Obwohl der genaue Schöpfungszeitraum nicht bekannt ist, glauben Kunsthistoriker, dass “Die Geburt der Venus” wahrscheinlich zwischen 1482 und 1485 entstanden ist. Zu der Zeit arbeitete Botticelli in seiner Geburtsstadt Florenz nach einem Aufenthalt in Rom, wo er mit der Freskenmalerei in der Sixtinischen Kapelle beauftragt war. Nach seiner Rückkehr nach Florenz widmete er sich regelmäßig der Malerei römisch-katholischer Darstellungen. Aber er begann auch, sich mit neuen Themen wie der griechischen und römischen Mythologie zu beschäftigen.

Als Ergebnis seines neu geweckten Interesses an der antiken Ikonographie entstanden zwei großformatige Gemälde: Primavera und Die Geburt der Venus. Obwohl die beiden Werke nicht zusammengehören, werden diese Stücke aufgrund ihrer ähnlichen Themen, ihres Stils und ihrer Größe oft gleichzeitig betrachtet. Zusätzlich sind beide Arbeiten in Temperafarbe gemalt worden, einem traditionellen Medium aus Pigment und Eigelb. Im Gegensatz zu Primavera, das auf einer Tafel gemalt wurde, ist Die Geburt der Venus ein Werk auf Leinwand.

Gegenstand der Untersuchung

Capitoline Venus (I)

Die Geburt der Venus zeichnet sich nicht nur durch ihren Gesamtkontext aus, sondern auch durch ihren thematischen Inhalt, der sich von anderen Renaissance-Szenen abhebt.

Die Geburt der Venus zeigt die neugeborene Venus, die römische Göttin der Liebe und Schönheit. Sie steht entkleidet in einer vergrößerten Jakobsmuschel und wird von drei Figuren aus der klassischen Mythologie umgeben. Während die Identitäten dieser Wesen nicht eindeutig identifiziert sind, wird allgemein angenommen, dass sie Zephyr, Gott des Windes, und Chloris, eine Nymphe, die sich nach der Umarmung urch Zephyr in die Göttin Flora verwandelt, darstellen sollen. Gemeinsam treiben Zephyr und Chloris die Venus mit ihrem Atem ans Ufer, während eine der Horen darauf wartet, die Venus mit einem Umhang zu bedecken.

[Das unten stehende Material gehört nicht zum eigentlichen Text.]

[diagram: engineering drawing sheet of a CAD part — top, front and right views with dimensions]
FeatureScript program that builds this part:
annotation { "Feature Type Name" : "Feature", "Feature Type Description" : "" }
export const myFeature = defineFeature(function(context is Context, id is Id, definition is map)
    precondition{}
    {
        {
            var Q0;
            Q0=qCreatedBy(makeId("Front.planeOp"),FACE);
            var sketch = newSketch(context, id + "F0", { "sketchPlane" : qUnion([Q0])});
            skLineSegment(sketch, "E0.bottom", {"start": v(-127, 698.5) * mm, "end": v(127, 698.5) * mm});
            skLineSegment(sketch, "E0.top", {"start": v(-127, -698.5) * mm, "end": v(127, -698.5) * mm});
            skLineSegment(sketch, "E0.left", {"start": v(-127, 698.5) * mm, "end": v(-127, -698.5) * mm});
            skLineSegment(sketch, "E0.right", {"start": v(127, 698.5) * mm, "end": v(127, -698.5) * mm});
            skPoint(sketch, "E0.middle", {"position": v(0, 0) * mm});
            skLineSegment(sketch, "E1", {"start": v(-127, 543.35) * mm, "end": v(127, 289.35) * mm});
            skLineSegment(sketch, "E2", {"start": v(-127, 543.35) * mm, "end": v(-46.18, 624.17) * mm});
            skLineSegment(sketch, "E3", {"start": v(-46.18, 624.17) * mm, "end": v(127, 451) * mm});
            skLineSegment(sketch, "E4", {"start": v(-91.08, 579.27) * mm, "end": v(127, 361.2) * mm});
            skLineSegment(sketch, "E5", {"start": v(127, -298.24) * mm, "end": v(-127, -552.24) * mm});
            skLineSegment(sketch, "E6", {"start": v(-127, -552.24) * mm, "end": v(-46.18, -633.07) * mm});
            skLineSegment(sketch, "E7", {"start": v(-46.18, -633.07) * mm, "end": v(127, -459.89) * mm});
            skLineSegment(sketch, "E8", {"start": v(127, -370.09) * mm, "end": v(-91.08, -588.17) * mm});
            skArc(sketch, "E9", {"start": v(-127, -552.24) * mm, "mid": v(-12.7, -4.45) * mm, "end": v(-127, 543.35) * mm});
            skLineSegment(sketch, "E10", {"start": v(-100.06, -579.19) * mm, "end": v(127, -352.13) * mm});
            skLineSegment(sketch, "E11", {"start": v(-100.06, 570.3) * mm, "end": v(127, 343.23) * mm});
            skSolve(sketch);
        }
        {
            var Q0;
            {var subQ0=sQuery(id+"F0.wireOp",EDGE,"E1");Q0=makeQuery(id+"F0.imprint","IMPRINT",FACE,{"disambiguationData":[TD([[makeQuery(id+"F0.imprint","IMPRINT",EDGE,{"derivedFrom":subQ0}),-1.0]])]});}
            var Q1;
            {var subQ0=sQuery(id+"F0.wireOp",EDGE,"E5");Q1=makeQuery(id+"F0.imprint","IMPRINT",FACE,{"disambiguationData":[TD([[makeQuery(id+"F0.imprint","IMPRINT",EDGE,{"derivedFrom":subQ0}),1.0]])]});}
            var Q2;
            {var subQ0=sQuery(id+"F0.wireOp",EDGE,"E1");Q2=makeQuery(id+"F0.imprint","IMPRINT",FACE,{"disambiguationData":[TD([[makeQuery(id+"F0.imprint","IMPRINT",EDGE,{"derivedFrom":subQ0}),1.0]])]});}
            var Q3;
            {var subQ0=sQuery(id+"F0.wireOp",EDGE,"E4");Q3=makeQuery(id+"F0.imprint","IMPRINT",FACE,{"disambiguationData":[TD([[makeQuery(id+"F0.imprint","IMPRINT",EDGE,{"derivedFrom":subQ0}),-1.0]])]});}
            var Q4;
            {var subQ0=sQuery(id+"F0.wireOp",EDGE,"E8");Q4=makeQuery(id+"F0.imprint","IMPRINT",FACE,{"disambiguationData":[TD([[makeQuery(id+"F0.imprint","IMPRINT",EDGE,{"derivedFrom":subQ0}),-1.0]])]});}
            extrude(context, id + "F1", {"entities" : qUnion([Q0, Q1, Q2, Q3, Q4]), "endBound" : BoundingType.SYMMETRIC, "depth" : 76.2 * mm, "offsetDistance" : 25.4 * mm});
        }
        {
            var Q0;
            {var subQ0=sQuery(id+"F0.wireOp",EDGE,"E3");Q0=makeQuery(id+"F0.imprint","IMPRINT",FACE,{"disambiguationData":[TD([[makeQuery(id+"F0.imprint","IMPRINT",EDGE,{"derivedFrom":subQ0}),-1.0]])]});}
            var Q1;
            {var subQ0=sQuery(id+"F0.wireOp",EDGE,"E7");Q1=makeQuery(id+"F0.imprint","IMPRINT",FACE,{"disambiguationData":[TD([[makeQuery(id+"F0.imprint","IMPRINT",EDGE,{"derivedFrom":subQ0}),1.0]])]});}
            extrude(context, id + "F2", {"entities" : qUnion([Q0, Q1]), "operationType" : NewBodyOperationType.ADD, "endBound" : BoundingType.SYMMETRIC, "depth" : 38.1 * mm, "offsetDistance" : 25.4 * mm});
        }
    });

Gemäß der Uffizien zeigt diese Szene mehrere Einflüsse, darunter Ovids Metamorphosen und das Gedicht “Stanze per la giostra” des Agnolo Polizianos, Hofpoet der Medici-Familie, das auf den Homerischen Hymnen der Antike basiert.

Ähnlich wie der Kontrapost (S-förmige Haltung) von Michelangelos David ist die kapitolinische Venus eine Skulptur , die durch eine Asymmetrie gekennzeichnet ist. Die Venus Medici, die in den Besitz der Medici-Familie gelangte, ist der kapitolinischen Venus nachempfunden und stellt die Venus in der schamvollen Pose dar. Die Venus Medici gilt als direkte Vorlage für die gemalte Venus in dem Gemälde von Botticelli.

Bedeutung des Werks

The Birth of Venus Heutzutage erscheint das Sujet der Venusgeburt typisch für die italienische Renaissance, da ein klassischer Einfluss den Erfolg der Periode ausmachte. Damals gehörte sie jedoch zu den ersten Werken, die diesen Ansatz verdeutlichten. Im Falle von “Die Geburt der Venus” zeigt sich diese klassische Prägung in dem mythologischen Thema und der beispiellosen Hervorhebung des weiblichen Aktes.

Mythologische Ikonographie

Wie Botticelli haben auch andere Größen wie Michelangelo, Leonardo da Vinci und Raffael die antike Einflüsse in ihre Kunstwerke miteinbezogen. Ihre Werke blieben jedoch meist auf die christliche Ikonographie beschränkt. Mit Die Geburt der Venus belebte Botticelli die mythologischen Interessen der Antike. Konkret übernahm er die Venus als Bildmotiv, da sie eine besonders beliebte Figur in der antiken Kunst war. Die Venus war schon damals Thema bedeutender Statuen wie der Venus von Milo, der kapitolinischen Venus und der Venus Medici.

Während entkleidete Frauen in der altgriechischen Malerei und Bildhauerei regelmäßig zu sehen waren, wurden sie bis zu Botticellis Werk nicht mehr in die westliche Kunst aufgenommen. Nach dieser Wiedereinführung tauchten unbekleidete Frauenfiguren in den meisten bedeutenden Kunstrichtungen wieder auf.

Heute gilt Die Geburt der Venus von Botticelli als eines der berühmtesten Kunstwerke der Welt. Mit einem Einfluss, der sich von der kunstorientierten Modefotografie bis hin zum meisterhaften Friseurhandwerk erstreckt, ist ihre anhaltende Rolle in der zeitgenössischen Kunst und Kultur ebenso präsent wie ihr Platz in der Kunstgeschichte.